Cinnamon Colomboscope is a multidisciplinary contemporary arts festival organised by Cinnamon hotels and resorts along with John Keells Foundation. The festival was founded by EUNIC Sri Lanka (Goethe-Institut, British Council and Alliance Française de Kotte). Over the past 4 years, the festival has consistently built a platform for contemporary art in Sri Lanka.
Recognised as an International Biodiversity Hotspot Sri Lanka is home to fauna, flora and ecosystem diversity that is unique in the region. Sadly however, the accelerated pace of environmental degradation is ensuring rapid disappearance of our Biodiversity and fragile eco systems. Re/Evolution as a theme, aims to bring together creative practitioners and critical thinkers to interrogate their understanding of current ecological concerns and to reimagine, how creativity could inspire change and support environmental sustainability.
Now in its fifth edition, this year for the first time the festival is being organised by a local independent team. The Festival supports local and international artists to create engaging, daring work that connects with the world alongside the festival theme, hosted in ‘nontraditional’ venues. It aims to mobilise communities in Colombo for over a week-long period to engage and interact with thought provoking creative processes. In keeping with Cinnamon Colomboscope’s experimental and innovative trajectory, this year the festival will foreground the environment and its intersection with arts, culture and innovation.
From the UK
Ackroyd & Harvey’s work is multidisciplinary, intersecting sculpture, photography, film and architecture with time-based interventions that often reflect environmental and scientific concerns.
The medium of Ackroyd & Harvey’s photography is nature itself. In their pioneering work, thousands of blades of seedling grass provide a highly light-sensitive surface that the artists use to create a biochemical form of living photograph.

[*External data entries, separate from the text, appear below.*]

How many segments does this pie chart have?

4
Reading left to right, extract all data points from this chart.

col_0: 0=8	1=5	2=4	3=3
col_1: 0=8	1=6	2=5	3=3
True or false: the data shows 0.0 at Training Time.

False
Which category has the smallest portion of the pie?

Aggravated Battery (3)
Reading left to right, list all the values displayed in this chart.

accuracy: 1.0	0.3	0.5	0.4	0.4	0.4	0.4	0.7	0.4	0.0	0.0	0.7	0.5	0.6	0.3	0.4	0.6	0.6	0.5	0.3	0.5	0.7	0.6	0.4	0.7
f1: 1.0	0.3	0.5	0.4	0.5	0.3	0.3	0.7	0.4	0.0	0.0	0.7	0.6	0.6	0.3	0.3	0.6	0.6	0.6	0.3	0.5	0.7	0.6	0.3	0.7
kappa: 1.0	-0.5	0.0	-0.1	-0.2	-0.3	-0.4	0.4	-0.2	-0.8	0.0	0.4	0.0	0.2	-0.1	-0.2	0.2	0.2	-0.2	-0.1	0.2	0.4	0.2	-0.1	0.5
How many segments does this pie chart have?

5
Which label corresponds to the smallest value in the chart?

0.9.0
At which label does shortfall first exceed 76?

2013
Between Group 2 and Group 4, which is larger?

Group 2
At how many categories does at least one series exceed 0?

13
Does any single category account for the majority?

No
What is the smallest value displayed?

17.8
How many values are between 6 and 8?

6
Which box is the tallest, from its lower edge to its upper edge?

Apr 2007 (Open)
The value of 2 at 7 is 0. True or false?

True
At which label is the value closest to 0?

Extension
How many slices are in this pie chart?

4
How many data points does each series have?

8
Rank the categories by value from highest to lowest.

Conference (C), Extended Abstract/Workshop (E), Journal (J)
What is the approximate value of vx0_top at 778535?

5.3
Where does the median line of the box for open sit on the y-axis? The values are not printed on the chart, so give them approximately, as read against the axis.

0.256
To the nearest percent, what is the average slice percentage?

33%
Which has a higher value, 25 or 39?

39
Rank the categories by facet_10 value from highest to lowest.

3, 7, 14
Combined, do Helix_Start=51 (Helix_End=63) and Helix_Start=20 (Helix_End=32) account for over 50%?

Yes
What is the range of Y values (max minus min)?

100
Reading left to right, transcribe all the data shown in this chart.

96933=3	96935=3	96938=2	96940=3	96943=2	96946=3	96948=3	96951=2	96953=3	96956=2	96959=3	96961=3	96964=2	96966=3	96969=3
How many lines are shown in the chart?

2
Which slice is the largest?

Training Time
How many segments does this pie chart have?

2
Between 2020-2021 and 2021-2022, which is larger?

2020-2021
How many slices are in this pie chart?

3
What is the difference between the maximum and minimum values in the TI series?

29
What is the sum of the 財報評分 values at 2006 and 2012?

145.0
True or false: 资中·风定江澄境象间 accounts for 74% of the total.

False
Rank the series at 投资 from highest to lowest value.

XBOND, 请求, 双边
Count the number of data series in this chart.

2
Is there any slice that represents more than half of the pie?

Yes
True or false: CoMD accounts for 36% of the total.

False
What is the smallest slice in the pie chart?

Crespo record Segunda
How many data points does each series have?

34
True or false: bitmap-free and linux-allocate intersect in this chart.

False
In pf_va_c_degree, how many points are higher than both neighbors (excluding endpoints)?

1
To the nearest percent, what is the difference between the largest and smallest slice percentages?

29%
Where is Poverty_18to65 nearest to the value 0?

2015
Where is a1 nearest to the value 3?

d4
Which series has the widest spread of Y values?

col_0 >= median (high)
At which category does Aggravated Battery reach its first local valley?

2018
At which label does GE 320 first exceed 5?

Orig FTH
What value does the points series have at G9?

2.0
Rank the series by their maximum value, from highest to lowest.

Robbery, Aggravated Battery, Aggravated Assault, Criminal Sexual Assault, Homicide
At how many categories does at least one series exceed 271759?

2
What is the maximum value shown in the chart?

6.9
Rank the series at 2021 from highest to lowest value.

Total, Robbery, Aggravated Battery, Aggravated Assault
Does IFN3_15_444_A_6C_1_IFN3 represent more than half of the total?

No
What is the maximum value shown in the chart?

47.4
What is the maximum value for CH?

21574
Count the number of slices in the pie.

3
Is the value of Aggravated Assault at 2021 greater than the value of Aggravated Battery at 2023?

When they grow a photograph they follow the same principles fundamental to the making of a photographic print: they use negative film and expose an image onto a growing wall or canvas of grass through projection. The resulting spectral images are formed by a concentration of chlorophyll that directly corresponds to the quantity of light available to it. Leaves of varied colors, ranging from a rich green to a pale yellow, combine to form tonal compositions of a subtly elusive kind.
For Cinnamon Colomboscope, Ackroyd & Harvey are adapting their process to work with local seeds, such as rice and millet. This is the first time they have used ‘paddy’ or ‘kurakkan’ and the artists regard the experimental nature of this work as intrinsic to their approach with working with living plant material. Overall, their approach to biological material as an artistic medium is shaped by their long-term concern with environmental degradation and socially engaged artistic practice. This will shape their ideas in response to observations and interactions made during their time spent in Sri Lanka.
Ackroyd & Harvey’s photographic work has received many awards, including the 2014 Royal Academy of Arts “Rose Award” and the Wu Guanzhong Prize for Innovation.
They will be showcasing their work from 02 to 07 September 2017 at Cinnamon Colomboscope 2017, former Colombo Terminus Railway Station, Maradana, Sri Lanka.